XRHealth to launch virtual reality telehealth clinic in Israel in November

The virtual reality tele-health clinic will take care of symptoms related to stress and anxiety, ADHD, motor and cognitive rehabilitation, post-COVID-19, Parkinson’s, brain injury.

Woman with virtual reality goggles (illustrative) (photo credit: INGIMAGE)
Woman with virtual reality goggles (illustrative)
(photo credit: INGIMAGE)
XRHealth, a Boston provider of extended reality therapeutic applications, announced on Wednesday that a new virtual reality telehealth clinic will open in Israel on November 1, 2020. 
The virtual reality telehealth clinic will take care of patients in Israel for symptoms related to stress and anxiety, ADHD, motor and cognitive rehabilitation, post-COVID-19, Parkinson’s, brain injury, according to the healthcare technology focused digital media platform HIT Consultant.
A VR headset will be provided to patients in Israel, so that they can access to the different virtual treatments rooms from their home.
“In the era of COVID-19, there’s an essential need to provide healthcare services remotely and VR technology enables us to offer a wide variety of telehealth treatments that far exceed a simple video call,” says Eran Orr, CEO of XRHealth. 
Patients will be put in contact with a licensed clinician who will evaluate them in order to create a tailor-made treatment according to their necessities.
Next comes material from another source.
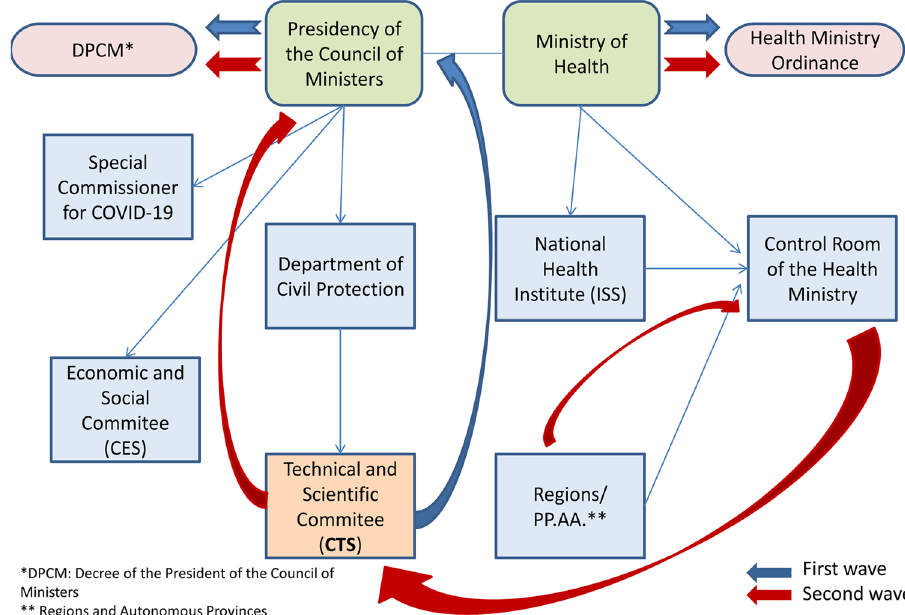
Fig. 3 Key players in the management of the Covid-19 crisis in Italy in the fi rst and second wave in 2020. Diagram by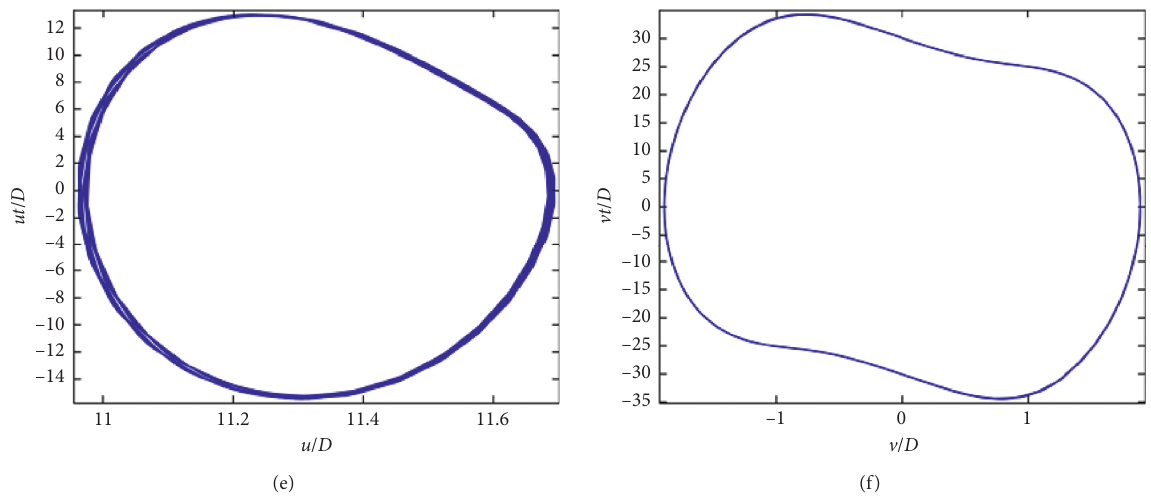
Figure 19: The phase diagram at the axial center of the marine riser under the condition of different gas-phase volume fractions considering the coupling effect: the phase diagram of (a) the in-line and (b) cross-flow with ε g � 0, (c) the in-line and (d) cross-flow with ε g � 0.7, and (e) the in-line and (f) cross-flow with ε g �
They will also be able to communicate with their clinicians and track their progress thanks to the XRHealth mobile app.
Their progress will be monitored so their treatment can be adjusted and based on their actual outcomes, reported HIT Consultant.
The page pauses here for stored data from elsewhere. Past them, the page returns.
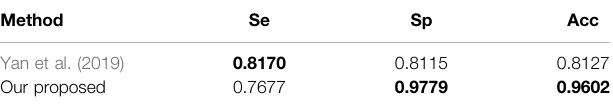
TABLE 4 | Comparison of thin vessels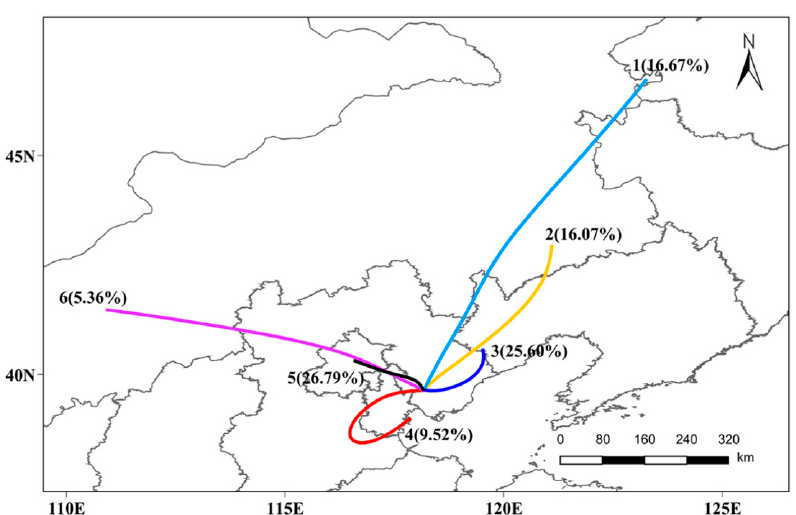
Figure 7. Backward trajectory clustering of air masses during the Spring Festival in 2020.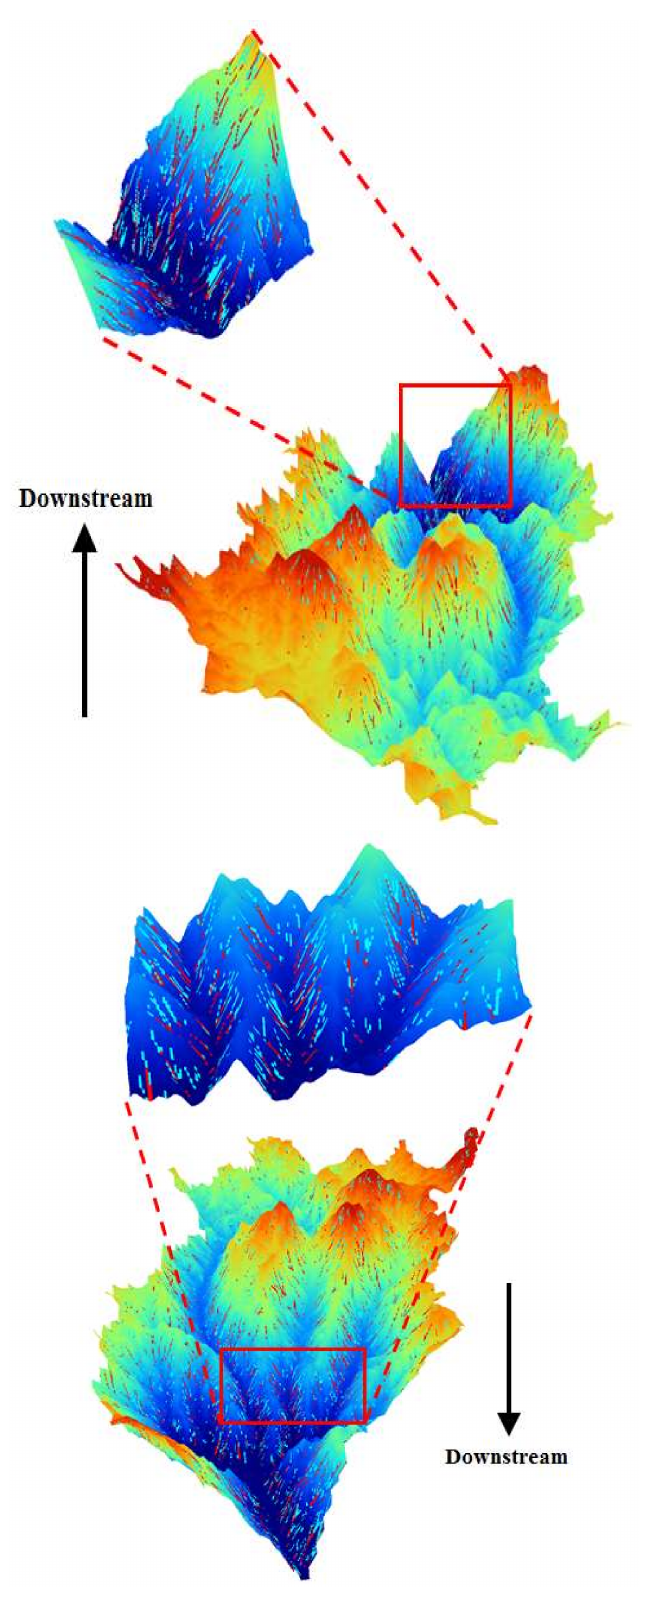
Figure 9. Three-dimensional views of a region vulnerable to soil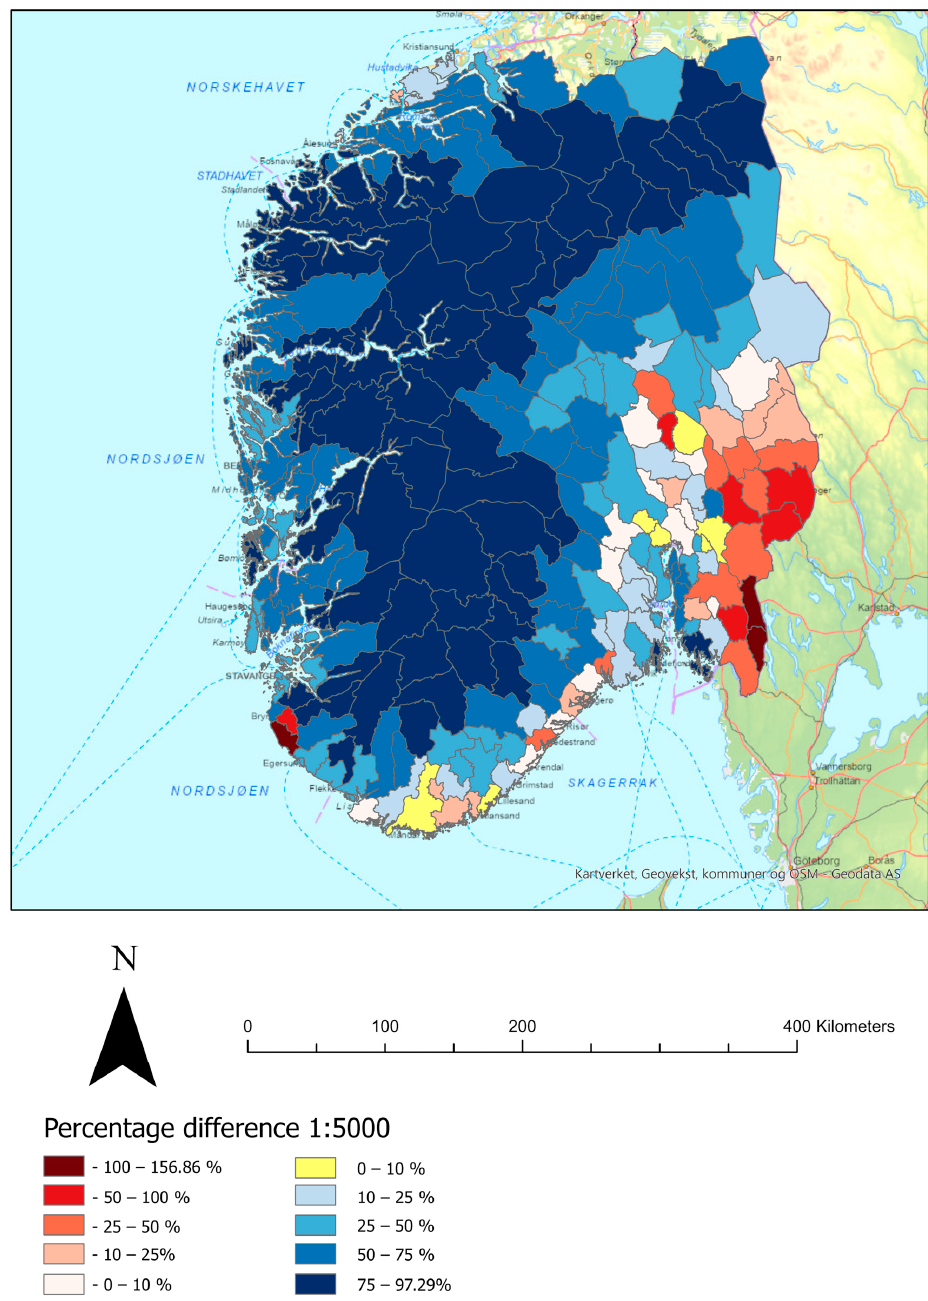
Figure 4. Visualization of the differences in predicted wetland coverage and existing reference data at the scale of 1:5000. Note that the 1:5000 maps do not cover mountain areas, and the large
“Now, patients in Israel have access to the highest-quality healthcare treatments, all from the comfort of their homes.”
The clinic will be powered by leading medical centers in Israel and around the world and employs licensed clinicians who are trained in VR treatment, including physical therapists, occupational therapists, psychologists, and more.
Regarding the insurance coverage, the company’s medical applications are approved by the Ministry of Health and the treatments are reimbursable through insurance providers and health maintenance organization.
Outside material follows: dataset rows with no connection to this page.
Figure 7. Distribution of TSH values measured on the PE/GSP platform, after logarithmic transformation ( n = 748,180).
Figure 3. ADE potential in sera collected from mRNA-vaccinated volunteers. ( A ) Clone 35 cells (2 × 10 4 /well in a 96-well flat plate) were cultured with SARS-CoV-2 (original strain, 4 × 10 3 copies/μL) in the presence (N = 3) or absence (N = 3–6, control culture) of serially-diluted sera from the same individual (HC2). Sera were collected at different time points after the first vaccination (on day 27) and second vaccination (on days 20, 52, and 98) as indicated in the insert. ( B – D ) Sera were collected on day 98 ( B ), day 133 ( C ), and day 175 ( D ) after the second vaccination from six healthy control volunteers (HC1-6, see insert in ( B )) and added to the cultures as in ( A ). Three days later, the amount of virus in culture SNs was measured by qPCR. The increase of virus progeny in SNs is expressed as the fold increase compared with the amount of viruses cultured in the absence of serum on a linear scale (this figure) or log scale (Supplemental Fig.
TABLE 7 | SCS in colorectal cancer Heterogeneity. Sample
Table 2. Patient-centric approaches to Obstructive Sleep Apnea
This is not the first time that virtual reality has entered the medical field.
In 2019 for example, at the Tel Aviv offices of 3D Systems, a talented group of medical, technology and graphics experts have made it their mission to ensure that surgeons will meet even the most complex procedures hands-on before entering the operating theater.
They are accomplishing this through the company’s pioneering three-dimensional and virtual reality-based medical and surgical simulators.
“We’re leading a revolution in how physicians are trained,” Ran Bronstein, 3D Systems vice president and chief research and operations officer, told The Jerusalem Post then.
“Pilots have been using simulators for many years. But there are more physicians than pilots. And sometimes physicians make a greater number of mistakes than pilots. To prevent these mistakes and improve patient safety and procedure outcome, we decided to develop a medical simulator based on the same concept.”
Bronstein has headed the development of the state-of-the-art simulators for more than two decades, with Simbionix, the company he founded, which was acquired for $120 million in 2014 by California-headquartered 3D Systems.